▶ _TASK OBJECTIVE_:
The data must be returned in full, with no character altered.

<<<<

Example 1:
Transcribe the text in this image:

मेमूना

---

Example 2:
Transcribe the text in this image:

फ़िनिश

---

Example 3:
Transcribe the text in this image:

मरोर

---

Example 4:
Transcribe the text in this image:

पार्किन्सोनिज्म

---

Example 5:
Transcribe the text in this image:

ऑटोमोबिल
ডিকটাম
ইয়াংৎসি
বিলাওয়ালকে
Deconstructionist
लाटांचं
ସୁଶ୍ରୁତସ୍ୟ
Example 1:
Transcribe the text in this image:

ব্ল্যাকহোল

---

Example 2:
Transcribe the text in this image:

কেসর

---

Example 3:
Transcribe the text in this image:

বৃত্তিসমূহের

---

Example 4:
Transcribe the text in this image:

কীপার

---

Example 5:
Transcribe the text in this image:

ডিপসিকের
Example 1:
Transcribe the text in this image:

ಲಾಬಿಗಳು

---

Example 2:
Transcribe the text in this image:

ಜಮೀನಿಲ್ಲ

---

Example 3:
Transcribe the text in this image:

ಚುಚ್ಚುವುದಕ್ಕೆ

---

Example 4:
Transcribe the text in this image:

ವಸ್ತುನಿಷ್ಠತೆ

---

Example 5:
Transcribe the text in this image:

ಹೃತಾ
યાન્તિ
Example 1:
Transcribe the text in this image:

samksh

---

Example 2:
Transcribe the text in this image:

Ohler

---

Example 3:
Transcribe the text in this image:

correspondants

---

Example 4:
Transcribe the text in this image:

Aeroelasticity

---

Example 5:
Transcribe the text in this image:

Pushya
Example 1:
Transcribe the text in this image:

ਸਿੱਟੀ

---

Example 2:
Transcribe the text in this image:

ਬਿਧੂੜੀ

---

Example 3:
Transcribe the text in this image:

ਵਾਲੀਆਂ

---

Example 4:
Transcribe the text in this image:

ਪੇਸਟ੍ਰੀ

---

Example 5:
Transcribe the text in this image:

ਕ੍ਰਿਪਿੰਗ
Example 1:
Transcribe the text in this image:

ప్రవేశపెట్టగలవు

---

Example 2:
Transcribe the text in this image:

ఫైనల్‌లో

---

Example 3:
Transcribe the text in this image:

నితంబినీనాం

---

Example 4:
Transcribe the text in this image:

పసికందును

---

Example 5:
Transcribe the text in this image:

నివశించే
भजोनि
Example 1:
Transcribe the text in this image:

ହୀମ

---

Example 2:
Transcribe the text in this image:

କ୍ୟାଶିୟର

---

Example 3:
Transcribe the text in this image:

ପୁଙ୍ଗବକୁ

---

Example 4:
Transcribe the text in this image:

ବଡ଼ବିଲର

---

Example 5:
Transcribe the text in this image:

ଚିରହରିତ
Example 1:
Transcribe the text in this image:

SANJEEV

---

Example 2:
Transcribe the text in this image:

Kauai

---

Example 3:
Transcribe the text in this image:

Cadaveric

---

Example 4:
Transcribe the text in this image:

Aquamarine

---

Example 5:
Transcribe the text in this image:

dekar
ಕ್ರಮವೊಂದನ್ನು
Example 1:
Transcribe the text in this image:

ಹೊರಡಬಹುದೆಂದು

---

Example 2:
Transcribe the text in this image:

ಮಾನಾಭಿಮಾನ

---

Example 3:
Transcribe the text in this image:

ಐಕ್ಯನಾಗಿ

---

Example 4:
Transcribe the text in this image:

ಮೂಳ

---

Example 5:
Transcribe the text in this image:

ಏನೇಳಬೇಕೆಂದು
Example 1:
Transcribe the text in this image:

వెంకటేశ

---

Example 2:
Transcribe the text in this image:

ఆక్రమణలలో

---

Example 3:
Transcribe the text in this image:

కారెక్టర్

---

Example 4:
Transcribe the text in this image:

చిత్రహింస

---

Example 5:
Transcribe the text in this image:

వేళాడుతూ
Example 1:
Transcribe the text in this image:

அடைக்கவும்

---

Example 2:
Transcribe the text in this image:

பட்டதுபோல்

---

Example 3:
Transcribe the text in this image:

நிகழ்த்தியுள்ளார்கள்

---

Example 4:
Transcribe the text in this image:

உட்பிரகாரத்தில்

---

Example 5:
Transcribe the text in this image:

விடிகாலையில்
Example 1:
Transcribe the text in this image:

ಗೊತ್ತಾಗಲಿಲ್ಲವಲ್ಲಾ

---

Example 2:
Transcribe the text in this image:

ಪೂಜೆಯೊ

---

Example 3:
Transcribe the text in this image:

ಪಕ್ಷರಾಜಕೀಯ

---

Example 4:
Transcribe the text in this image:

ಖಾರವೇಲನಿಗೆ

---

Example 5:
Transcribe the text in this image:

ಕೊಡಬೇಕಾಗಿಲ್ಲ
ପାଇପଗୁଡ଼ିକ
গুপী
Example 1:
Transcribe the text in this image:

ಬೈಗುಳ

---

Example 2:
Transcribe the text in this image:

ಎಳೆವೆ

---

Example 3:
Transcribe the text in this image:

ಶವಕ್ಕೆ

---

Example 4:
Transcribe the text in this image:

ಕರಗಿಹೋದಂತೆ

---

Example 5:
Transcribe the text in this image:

>>>>

▶ _RESPONSE TO THIS EXERCISE_:
Example 1:
Transcribe the text in this image:

मेमूना

---

Example 2:
Transcribe the text in this image:

फ़िनिश

---

Example 3:
Transcribe the text in this image:

मरोर

---

Example 4:
Transcribe the text in this image:

पार्किन्सोनिज्म

---

Example 5:
Transcribe the text in this image:

ऑटोमोबिल
ডিকটাম
ইয়াংৎসি
বিলাওয়ালকে
Deconstructionist
लाटांचं
ସୁଶ୍ରୁତସ୍ୟ
Example 1:
Transcribe the text in this image:

ব্ল্যাকহোল

---

Example 2:
Transcribe the text in this image:

কেসর

---

Example 3:
Transcribe the text in this image:

বৃত্তিসমূহের

---

Example 4:
Transcribe the text in this image:

কীপার

---

Example 5:
Transcribe the text in this image:

ডিপসিকের
Example 1:
Transcribe the text in this image:

ಲಾಬಿಗಳು

---

Example 2:
Transcribe the text in this image:

ಜಮೀನಿಲ್ಲ

---

Example 3:
Transcribe the text in this image:

ಚುಚ್ಚುವುದಕ್ಕೆ

---

Example 4:
Transcribe the text in this image:

ವಸ್ತುನಿಷ್ಠತೆ

---

Example 5:
Transcribe the text in this image:

ಹೃತಾ
યાન્તિ
Example 1:
Transcribe the text in this image:

samksh

---

Example 2:
Transcribe the text in this image:

Ohler

---

Example 3:
Transcribe the text in this image:

correspondants

---

Example 4:
Transcribe the text in this image:

Aeroelasticity

---

Example 5:
Transcribe the text in this image:

Pushya
Example 1:
Transcribe the text in this image:

ਸਿੱਟੀ

---

Example 2:
Transcribe the text in this image:

ਬਿਧੂੜੀ

---

Example 3:
Transcribe the text in this image:

ਵਾਲੀਆਂ

---

Example 4:
Transcribe the text in this image:

ਪੇਸਟ੍ਰੀ

---

Example 5:
Transcribe the text in this image:

ਕ੍ਰਿਪਿੰਗ
Example 1:
Transcribe the text in this image:

ప్రవేశపెట్టగలవు

---

Example 2:
Transcribe the text in this image:

ఫైనల్‌లో

---

Example 3:
Transcribe the text in this image:

నితంబినీనాం

---

Example 4:
Transcribe the text in this image:

పసికందును

---

Example 5:
Transcribe the text in this image:

నివశించే
भजोनि
Example 1:
Transcribe the text in this image:

ହୀମ

---

Example 2:
Transcribe the text in this image:

କ୍ୟାଶିୟର

---

Example 3:
Transcribe the text in this image:

ପୁଙ୍ଗବକୁ

---

Example 4:
Transcribe the text in this image:

ବଡ଼ବିଲର

---

Example 5:
Transcribe the text in this image:

ଚିରହରିତ
Example 1:
Transcribe the text in this image:

SANJEEV

---

Example 2:
Transcribe the text in this image:

Kauai

---

Example 3:
Transcribe the text in this image:

Cadaveric

---

Example 4:
Transcribe the text in this image:

Aquamarine

---

Example 5:
Transcribe the text in this image:

dekar
ಕ್ರಮವೊಂದನ್ನು
Example 1:
Transcribe the text in this image:

ಹೊರಡಬಹುದೆಂದು

---

Example 2:
Transcribe the text in this image:

ಮಾನಾಭಿಮಾನ

---

Example 3:
Transcribe the text in this image:

ಐಕ್ಯನಾಗಿ

---

Example 4:
Transcribe the text in this image:

ಮೂಳ

---

Example 5:
Transcribe the text in this image:

ಏನೇಳಬೇಕೆಂದು
Example 1:
Transcribe the text in this image:

వెంకటేశ

---

Example 2:
Transcribe the text in this image:

ఆక్రమణలలో

---

Example 3:
Transcribe the text in this image:

కారెక్టర్

---

Example 4:
Transcribe the text in this image:

చిత్రహింస

---

Example 5:
Transcribe the text in this image:

వేళాడుతూ
Example 1:
Transcribe the text in this image:

அடைக்கவும்

---

Example 2:
Transcribe the text in this image:

பட்டதுபோல்

---

Example 3:
Transcribe the text in this image:

நிகழ்த்தியுள்ளார்கள்

---

Example 4:
Transcribe the text in this image:

உட்பிரகாரத்தில்

---

Example 5:
Transcribe the text in this image:

விடிகாலையில்
Example 1:
Transcribe the text in this image:

ಗೊತ್ತಾಗಲಿಲ್ಲವಲ್ಲಾ

---

Example 2:
Transcribe the text in this image:

ಪೂಜೆಯೊ

---

Example 3:
Transcribe the text in this image:

ಪಕ್ಷರಾಜಕೀಯ

---

Example 4:
Transcribe the text in this image:

ಖಾರವೇಲನಿಗೆ

---

Example 5:
Transcribe the text in this image:

ಕೊಡಬೇಕಾಗಿಲ್ಲ
ପାଇପଗୁଡ଼ିକ
গুপী
Example 1:
Transcribe the text in this image:

ಬೈಗುಳ

---

Example 2:
Transcribe the text in this image:

ಎಳೆವೆ

---

Example 3:
Transcribe the text in this image:

ಶವಕ್ಕೆ

---

Example 4:
Transcribe the text in this image:

ಕರಗಿಹೋದಂತೆ

---

Example 5:
Transcribe the text in this image:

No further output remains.